Treatment and prevention of woodworm – the most effective and comprehensive approach. This strategy kills existing woodworm (and other insect infestations in the timbers of houses) and provides a natural defence against future attack.
The process of wood decay is an essential part of the ecosystem, converting dead wood into humus. Were it not for this process, the forest floor would be full of dead trees. Wood decay is achieved by a combination of wood boring insects and wood rot.
It is the larvae of the wood boring beetles (commonly know as ‘woodworm’) that burrow into the wood, and then exit some years later, leaving small holes in the wood. The combined impact of thousands of such holes is to compromise the structural capability of the timber, that may lead to structural failure if allowed to develop. Remedial work may be very expensive and disruptive if replacement timber is required.
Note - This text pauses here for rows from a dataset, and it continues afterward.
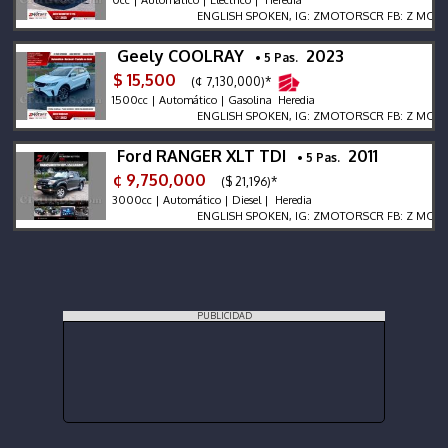
0cc | Automático | Eléctrico | Heredia
ENGLISH SPOKEN, IG: ZMOTORSCR FB: Z MOTORS. C
Geely COOLRAY
2023
• 5 Pas.
$ 15,500
(¢ 7,130,000)*
1500cc | Automático | Gasolina Heredia
ENGLISH SPOKEN, IG: ZMOTORSCR FB: Z MOTORS. C
Ford RANGER XLT TDI
2011
• 5 Pas.
¢ 9,750,000
($ 21,196)*
3000cc | Automático | Diesel | Heredia
ENGLISH SPOKEN, IG: ZMOTORSCR FB: Z MOTORS. C
PUBLICIDAD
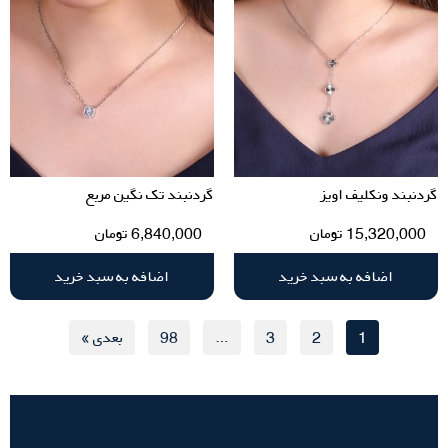
گردنبند ونکلیف اویز
گردنبند تک نگین مربع
15,320,000
تومان
6,840,000
تومان
اضافه به سبد خرید
اضافه به سبد خرید
1
2
3
…
98
بعدی »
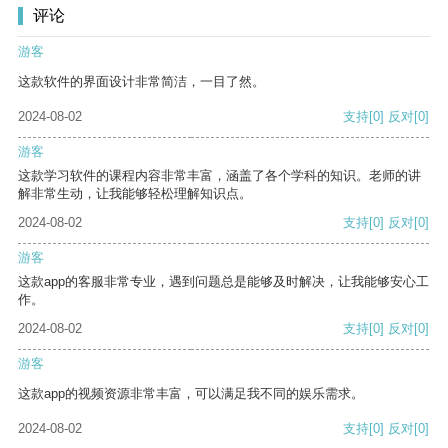
评论
游客
这款软件的界面设计非常简洁，一目了然。
2024-08-02
支持
[0]
反对
[0]
游客
这款学习软件的课程内容非常丰富，涵盖了各个学科的知识。老师的讲
解非常生动，让我能够轻松理解知识点。
2024-08-02
支持
[0]
反对
[0]
游客
这款app的客服非常专业，遇到问题总是能够及时解决，让我能够安心工
作。
2024-08-02
支持
[0]
反对
[0]
游客
这款app的视频资源非常丰富，可以满足我不同的娱乐需求。
2024-08-02
支持
[0]
反对
[0]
The larvae of woodworm require some moisture within the timber for their survival. If the timber is dried to adequate levels (through addressing the source of the damp, combined with ventilation), any existing larvae will die in the drying process. Even if some larvae do develop into beetles and exit the timber (as per their normal life cycle), they will not then lay eggs on the dry timber, so the infestation will naturally come to an end. Importantly the dry timber will become an unattractive environment for woodworm and naturally resistant to future infestations.
There are 3 key sources of moisture / damp within buildings:
- Penetrating – from roof leaks, blocked gutters, etc
- Rising – moisture drawn up through the structure from the ground
- Condensation – from ‘occupational’ sources, including breathing, showers, cooking etc, in addition to condensation of moisture from the building structure
In addition to reporting damp issues within the Survey Report, we also detail remedial options including repair works and modifications to address damp issues. We also provide care plans such as the increasing of ventilation, particularly in loft space where ventilation may be compromised for example by excessive amounts of insulation. This will allow the overall structure to remain dry, including the drying of stone walls, that in turn will draw moisture away from timber that is embedded within the wall, and would otherwise be vulnerable to insect attack and wood rot.
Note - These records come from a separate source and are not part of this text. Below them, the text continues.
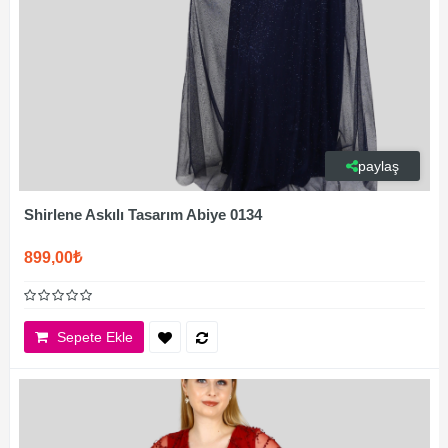
paylaş
Shirlene Askılı Tasarım Abiye 0134
899,00₺
Sepete Ekle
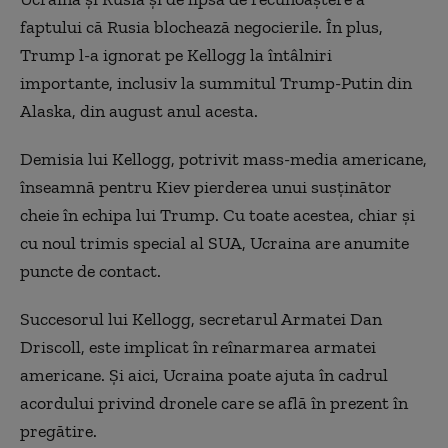
faptului că Rusia blochează negocierile. În plus,
Trump l-a ignorat pe Kellogg la întâlniri
importante, inclusiv la summitul Trump-Putin din
Alaska, din august anul acesta.
Demisia lui Kellogg, potrivit mass-media americane,
înseamnă pentru Kiev pierderea unui susținător
cheie în echipa lui Trump. Cu toate acestea, chiar și
cu noul trimis special al SUA, Ucraina are anumite
puncte de contact.
Succesorul lui Kellogg, secretarul Armatei Dan
Driscoll, este implicat în reînarmarea armatei
americane. Și aici, Ucraina poate ajuta în cadrul
acordului privind dronele care se află în prezent în
pregătire.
The house may have original hard wood floors concealed beneath modern rubber backed carpet and underlay. Another example of a very simple care plan is the removal of the carpet (that may enhance the appearance of the floor to the original design), and will also allow ventilation to the timber floor boards, also helping to draw moisture away from the joists and the floor void beneath. This is another small step in the overall strategy to allow the structure to ‘breathe’ in the way that was originally intended for the construction.
An alternative approach for the control and prevention of woodworm is to use modern chemical treatments. However, some timber may be inaccessible to treatment, for example concealed behind masonry or plaster. Where chemical treatment is recommended, this should always be undertaken in tandem to addressing any damp issues, with the objective of drying all areas.
We are firm believers in the traditional strategy for the treatment and prevention of woodworm. The approach keeps the structure dry to effectively combat woodworm and wood rot, killing current infestations and importantly providing a natural defence for the future. This approach is centuries old in the making and will last for centuries to come.